_Task directions_
Continue the forum thread on picking hatchetfish and tetras as tankmates, beginning right after its final post.

_Passage to read_
Those hatchets are incorrectly named. The species in the photo is Carnegiella myersi, the pygmy hatchetfish, which is in our profiles. And as it notes therein, this fish is sometimes seen as "Levi's hatchet" or as here C. levis, but this is incorrect.

As for the fish, as it also notes in the profile, this is a very delicate fish. A better choice for hatchets would be the Marble, Carnegiella strigata. Or the Black-winged, Carnegiella marthae.


----------



## Byron (Mar 7, 2009)

allaboutfish said:


> Or cochu tetras?
> _Posted via Mobile Device_


This might work, but to avoid the risk of a nipper and for something very similar, look at the Kerri Tetra:
http://www.tropicalfishkeeping.com/characid-species/inpaichthys-kerri-191193/


----------



## allaboutfish (Jul 16, 2012)

I don't like the kerris. I emailed my lfs to see if they can get marble hatchet fish.
_Posted via Mobile Device_


----------



## allaboutfish (Jul 16, 2012)

I can't do the cochu tetras at all? I was gonna order 12.
_Posted via Mobile Device_


----------



## Byron (Mar 7, 2009)

allaboutfish said:


> I can't do the cochu tetras at all? I was gonna order 12.
> _Posted via Mobile Device_


That might work, but no guarantee. The problem with "possible fin nippers" is that one can never know if they will or won't. If you do get these, I would be careful with the hatchets; hatchetfish are quite sedate, and thus easy targets for any nipping fish below them. I've had to separate my hatchets a coujple times from sparkling gourami and pencilfish because of this.


----------



## allaboutfish (Jul 16, 2012)

I wouldn't get both. I want one large school my rams my pleco and my khulis
_Posted via Mobile Device_


----------



## jaysee (Dec 9, 2009)

I wouldn't get less than 10 kuhlis.

I think that the smaller blue eye type rainbows, including threadfins are a good choice. Based on my experience with bolivian rams, I would not be concerned about stocking them together.

_Provided material_
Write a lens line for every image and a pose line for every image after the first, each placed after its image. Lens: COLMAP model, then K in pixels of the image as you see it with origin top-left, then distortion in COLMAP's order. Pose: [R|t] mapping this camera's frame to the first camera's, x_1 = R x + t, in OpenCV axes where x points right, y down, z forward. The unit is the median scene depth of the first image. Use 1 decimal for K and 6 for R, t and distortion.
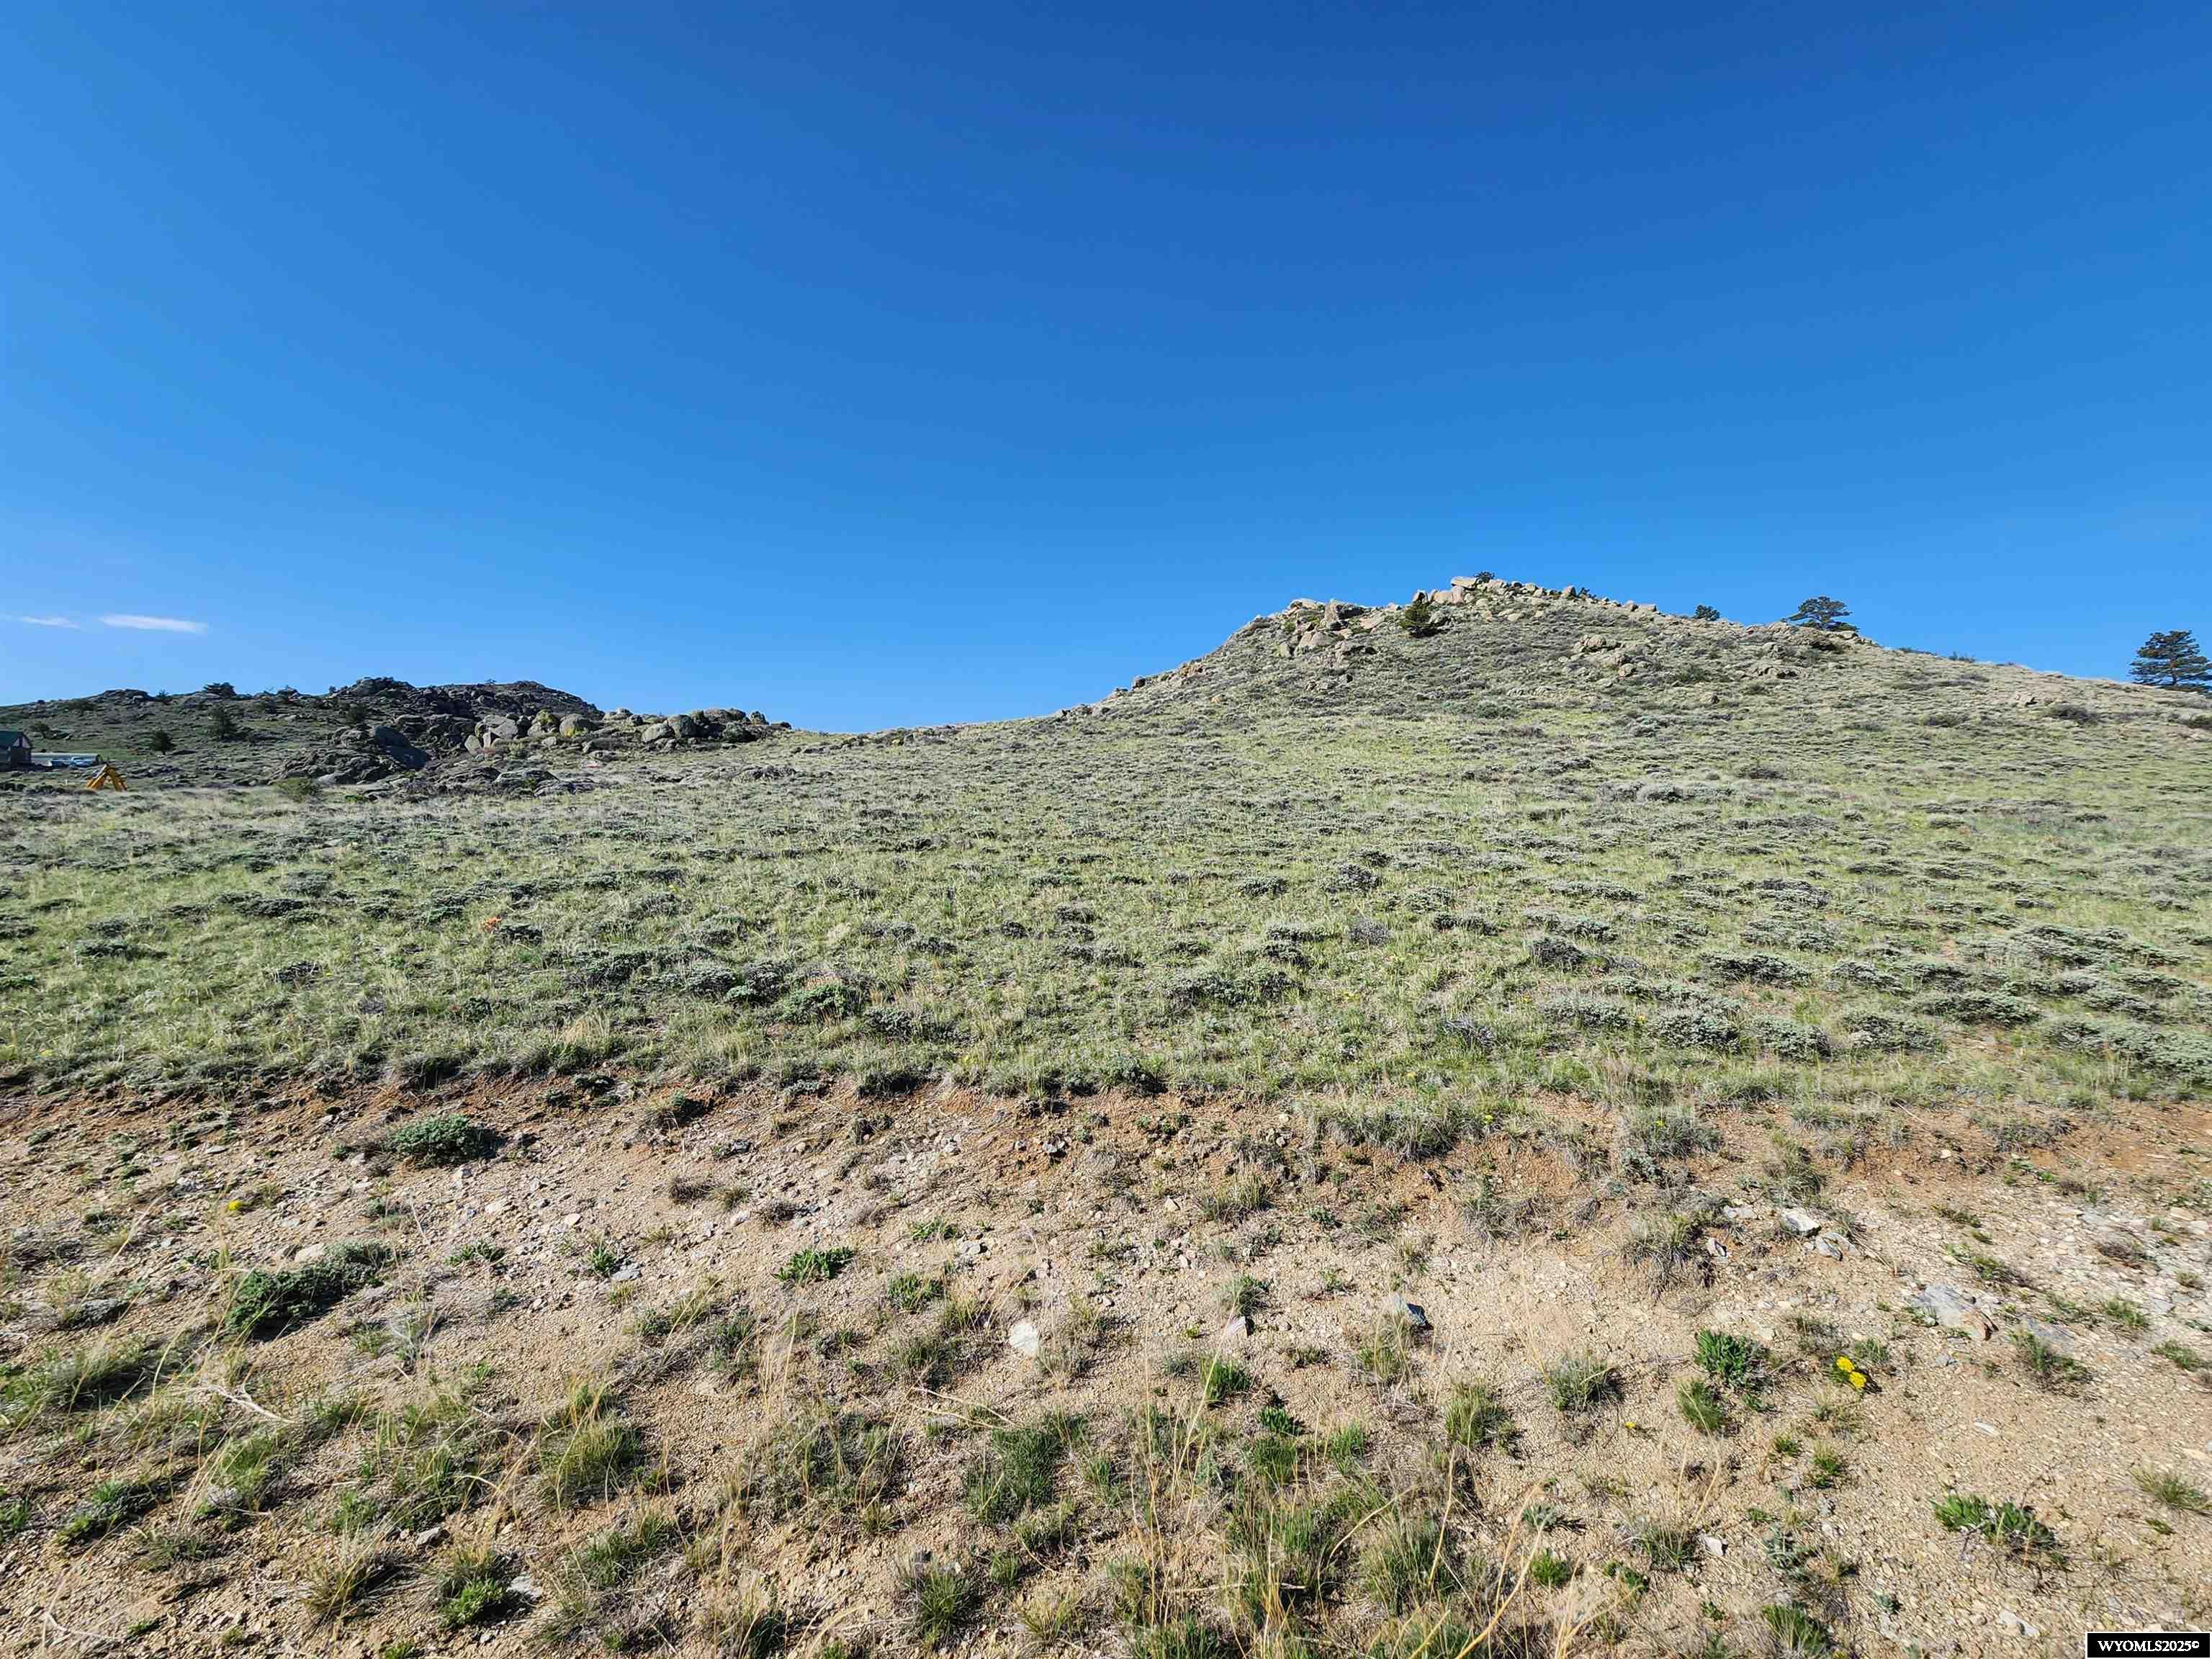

_Result of this task_
----------



## allaboutfish (Jul 16, 2012)

So how many smaller hatchetfish or blue eyed rainbows could I have with 
3-Bolivians
1-clown pleco
10-khuli loaches
_Posted via Mobile Device_


----------



## jaysee (Dec 9, 2009)

I would do 8-10.


----------



## allaboutfish (Jul 16, 2012)

OK thanks!
_Posted via Mobile Device_


----------



## allaboutfish (Jul 16, 2012)

I can get marble hatchets so I'll get 8-10 of them. They're 4.00 at my lfs.
_Posted via Mobile Device_


----------



## allaboutfish (Jul 16, 2012)

I got 4 black kuhlis today. Can I get 8 stripped kuhlis for a total of 12 or will they not school?
_Posted via Mobile Device_


----------



## Byron (Mar 7, 2009)

allaboutfish said:


> I got 4 black kuhlis today. Can I get 8 stripped kuhlis for a total of 12 or will they not school?
> _Posted via Mobile Device_


That would be a lot of kuhlii loaches in this tank. You will need tons of wood to provide a "home" for each of them. Read more in the profile, here:
http://www.tropicalfishkeeping.com/cyprinid-species/pangio-semicincta-193697/


----------



## allaboutfish (Jul 16, 2012)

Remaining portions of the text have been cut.